Cox has said that letting the piracy ruling stand “would force ISPs to terminate Internet service to households or businesses based on unproven allegations of infringing activity, and put them in a position of having to police their networks.” Cox said that ISPs “have no way of verifying whether a bot-generated notice is accurate” and that even if the notices are accurate, terminating an account would punish every user in a household where only one person may have illegally downloaded copyrighted files.

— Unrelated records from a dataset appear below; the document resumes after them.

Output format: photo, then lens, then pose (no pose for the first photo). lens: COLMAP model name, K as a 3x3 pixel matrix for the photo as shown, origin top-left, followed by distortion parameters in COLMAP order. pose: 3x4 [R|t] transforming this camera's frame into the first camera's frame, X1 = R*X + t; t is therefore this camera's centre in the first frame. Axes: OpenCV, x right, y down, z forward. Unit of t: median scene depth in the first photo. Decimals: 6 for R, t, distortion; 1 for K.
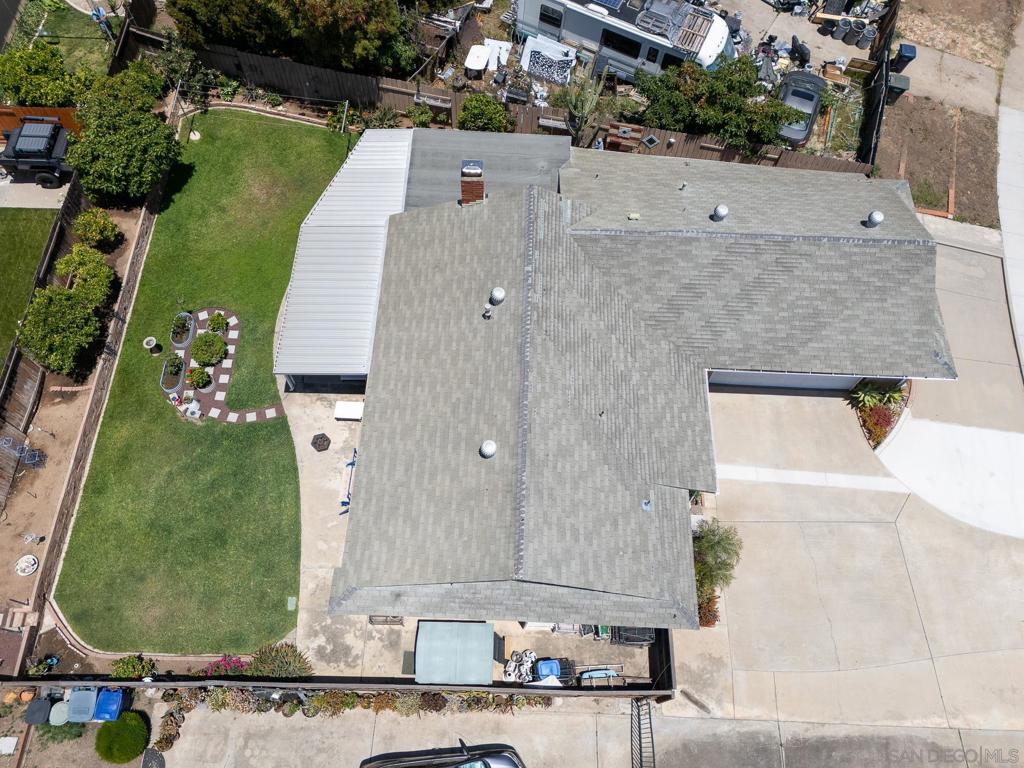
lens RADIAL K [[746.9, 0, 505.9], [0, 746.9, 382.1], [0, 0, 1]] dist [0.080395, -0.071528]
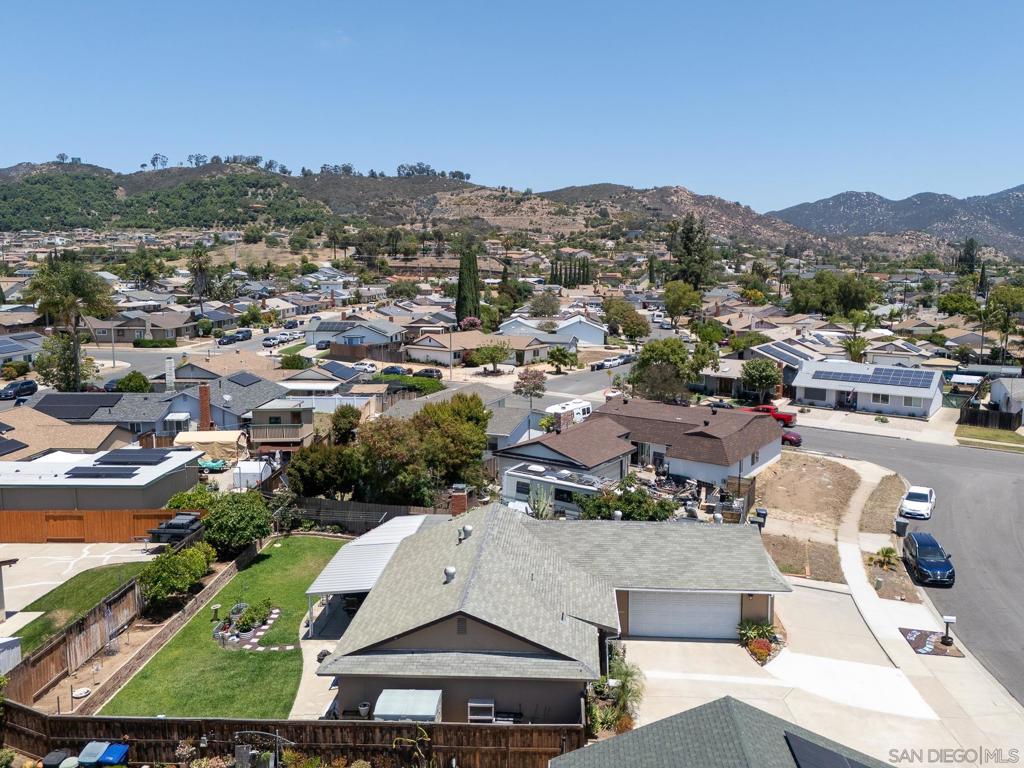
lens RADIAL K [[799.0, 0, 539.7], [0, 799.0, 354.6], [0, 0, 1]] dist [0.048032, -0.018873]
pose [[0.999789, -0.019010, -0.007831, 0.141922], [0.003779, 0.544322, -0.838868, 0.962089], [0.020210, 0.838661, 0.544279, -0.174639]]
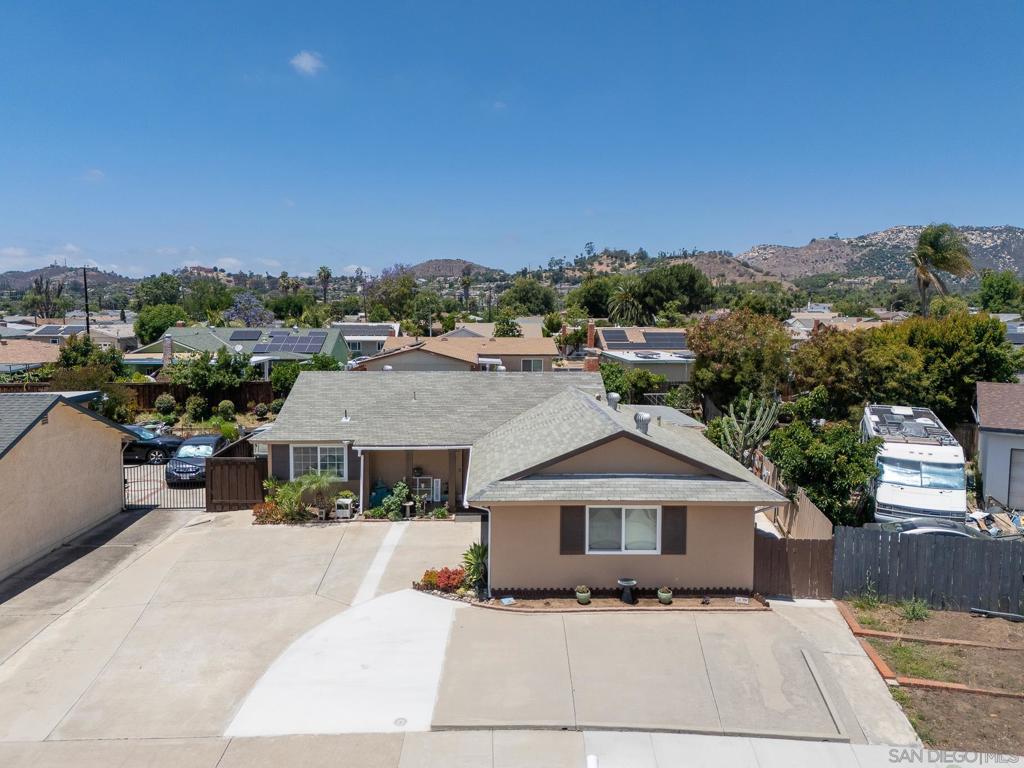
lens RADIAL K [[746.9, 0, 509.9], [0, 746.9, 378.9], [0, 0, 1]] dist [0.080395, -0.071528]
pose [[0.063074, 0.064716, -0.995908, 1.300376], [-0.896840, 0.441461, -0.028113, -0.078014], [0.437836, 0.894943, 0.085885, 0.812024]]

Record labels urged the court to reinstate the vicarious infringement verdict. “As the District Court explained, the jury had ample evidence that Cox profited from its subscribers’ infringement, including evidence ‘that when deciding whether to terminate a subscriber for repeat infringement, Cox considered the subscriber’s monthly payments,’ and ‘Cox repeatedly declined to terminate infringing subscribers’ Internet service in order to continue collecting their monthly fees,'” the record labels’ petition said.

Another potentially important copyright case involves the record labels and Grande, an ISP owned by Astound Broadband. The conservative-leaning US Court of Appeals for the 5th Circuit ruled last month that Grande violated the law by failing to terminate subscribers accused of being repeat infringers. The 5th Circuit also ordered a new trial on damages because it said a $46.8 million award was too high. Grande and the record labels are both seeking en banc rehearings of the 5th Circuit panel ruling.